Be the example of one " dynamically " mapping below.For an input string: " I ' m glad to seeyou.... ", if use the dynamic mapping mode of mapping example 3, then conversion will be:
Text: | I | ‘ | ?m | ?sp | ?g | ?l | ?a | ?d | ?sp | ?t | ?o | ?sp | ?s | ... |
The decimal system | 73 | ?39 | ?109 | ?32 | ?103 | ?108 | ?97 | ?100 | ?32 | ?116 | ?111 | ?32 | ?115 | ... |
16 systems | 49 | ?27 | ?6D | ?20 | ?67 | ?6C | ?61 | ?64 | ?20 | ?74 | ?6F | ?20 | ?73 | ... |
Scale-of-two | 01 001 001 | ?00 ?100 ?111 | ?01 ?101 ?101 | ?00 ?100 ?000 | ?01 ?100 ?111 | ?01 ?101 ?100 | ?01 ?100 ?001 | ?01 ?100 ?100 | ?00 ?100 ?000 | ?01 ?110 ?100 | ?01 ?101 ?111 | ?00 ?100 ?000 | ?01 ?110 ?011 | ... |
Static 1 | #J | ?@n | ?#t | ?@g | ?#n | ?#s | ?#h | ?#k | ?@g | ?#0 | ?#v | ?@g | ?#z | ... |
Dynamic 1 | A | ?B | ?C | ?D | ?E | ?F | ?G | ?H | ?D | ?I | ?J | ?D | ?K | |
The output of above-described usefulness " static state " mapping is: J@n#t@g#nshk@g#0v@g#z...
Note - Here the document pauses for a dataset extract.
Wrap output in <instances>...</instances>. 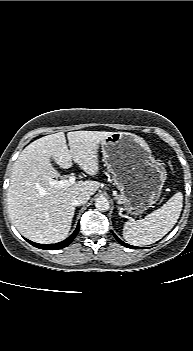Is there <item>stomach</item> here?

For " dynamically " mapping is because first 64 byte is that @ is omitted and exports and is: ABCDEFGHDIJDK... among this group of Zai @+BASE64
In this case, the mapping table of " dynamically " is:
16 systems | 49 | ??27 | ??6D | ??20 | ??67 | ??6C | ??61 | ??64 | ??74 | ??6F | ??73 | ... |
Dynamically | A | ??B | ??C | ??D | ??E | ??F | ??G | ??H | ??I | ??J | ??K | |
In some applications, as the e_mail text, its used byte is less than 64, and " dynamically " of ASCII mapping at this moment arranges with respect to " static state " arrangement its superiority.Therefore, will be between group less than conversion, output is less.
The present invention has below been described by way of example.Importantly the invention is not restricted to described example, those skilled in the art can carry out various modifications to it under the situation that does not break away from spirit of the present invention.